Manufacturing M&A Rebounds
In the early weeks of the pandemic, many PE firms actually reported higher than normal deal volume. Perhaps dealmakers were trying to make it to the finish line before the economy tanked, or believed things would quickly rebound. Whatever explanation experts can devise, though, one thing is clear: the market tanked quickly after that. By the Summer, many manufacturing PE firms were seeing half of their usual deal volume. Toward the end of the year, though, firms are now reporting that things are returning to normal.
Deal experts say that those trying to sell in the manufacturing space right now fall roughly into one of four categories:
- Owners hoping to exit manufacturing before COVID permanently alters the business.
- Manufacturers who have seen a COVID-related bump in sales, and who hope to capitalize on that short-term gain.
- Companies hoping to close a deal prior to the year’s end because of concerns about tax changes under a new administration.
- The natural level of deals, including owners transitioning to retirement. This fourth category was mostly untouched by the pandemic.
Analysis from BizBuySell, which tracks national deals, transactions declined 51 percent year-to-year in April. By September, the figure was just 5 percent. Dealmakers are finding that there are ways to productively move forward. They may need to renegotiate exclusivity periods and adjust terms and conditions to offer more security to buyers. While many manufacturers will continue to experience a decline, some may come out as big winners. And there has not been a surge in sales because of COVID-related losses, which bodes well for the market as a whole.
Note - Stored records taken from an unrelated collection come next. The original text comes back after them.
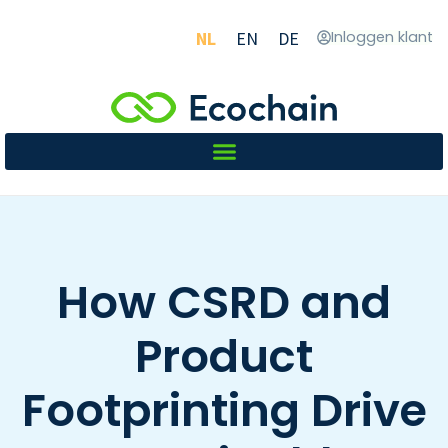
NL
EN
DE
Inloggen klant
How CSRD and
Product
Footprinting Drive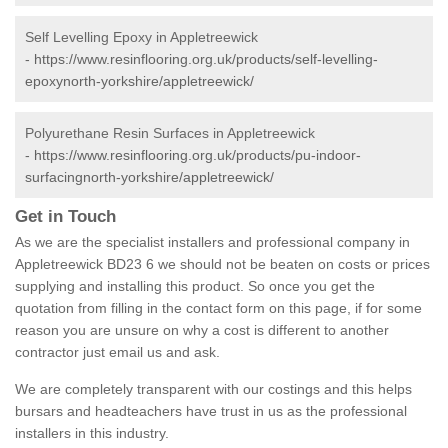
Self Levelling Epoxy in Appletreewick
-
https://www.resinflooring.org.uk/products/self-levelling-
epoxynorth-yorkshire/appletreewick/
Polyurethane Resin Surfaces in Appletreewick
-
https://www.resinflooring.org.uk/products/pu-indoor-
surfacingnorth-yorkshire/appletreewick/
Get in Touch
As we are the specialist installers and professional company in
Appletreewick BD23 6 we should not be beaten on costs or prices
supplying and installing this product. So once you get the
quotation from filling in the contact form on this page, if for some
reason you are unsure on why a cost is different to another
contractor just email us and ask.
We are completely transparent with our costings and this helps
bursars and headteachers have trust in us as the professional
installers in this industry.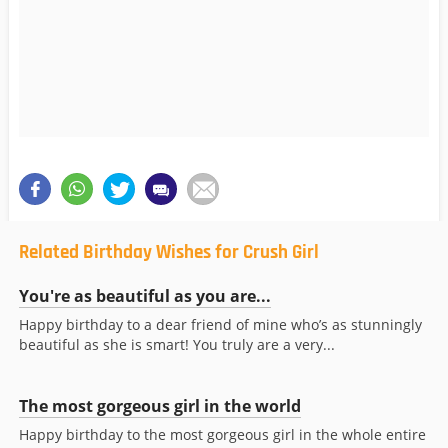
Related Birthday Wishes for Crush Girl
You're as beautiful as you are...
Happy birthday to a dear friend of mine who’s as stunningly
beautiful as she is smart! You truly are a very...
The most gorgeous girl in the world
Happy birthday to the most gorgeous girl in the whole entire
Perhaps the most important thing for manufacturers to know is that, if they can weather the storm of COVID, it bodes well for their future. This survival may even make a business a more enticing future acquisition.
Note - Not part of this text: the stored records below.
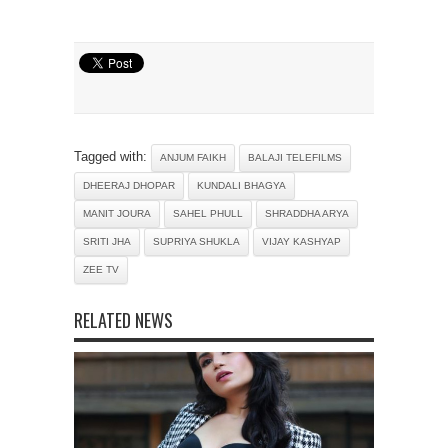
Tagged with:
ANJUM FAIKH
BALAJI TELEFILMS
DHEERAJ DHOPAR
KUNDALI BHAGYA
MANIT JOURA
SAHEL PHULL
SHRADDHA ARYA
SRITI JHA
SUPRIYA SHUKLA
VIJAY KASHYAP
ZEE TV
RELATED NEWS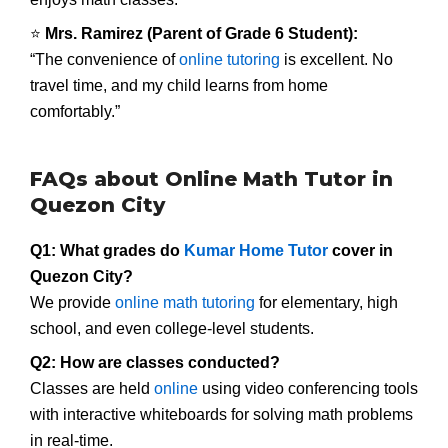
⭐
Mrs. Ramirez (Parent of Grade 6 Student):
“The convenience of
online tutoring
is excellent. No
travel time, and my child learns from home
comfortably.”
FAQs about Online Math Tutor in
Quezon City
Q1: What grades do
Kumar Home Tutor
cover in
Quezon City?
We provide
online math tutoring
for elementary, high
school, and even college-level students.
Q2: How are classes conducted?
Classes are held
online
using video conferencing tools
with interactive whiteboards for solving math problems
in real-time.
If you’re considering selling now, it’s important to seek expert input at this important crossroads. Staying in too long can definitely erode value—but if you’re panic-selling, buyers will know it, and that may produce a deal that offers less value to all parties. As with all other M&A transactions, pandemic selling is all about how well your business is doing, why you’re selling now, and what motivates the buyer to consider a purchase. If all of those factors align, it’s possible to walk away with a tidy profit.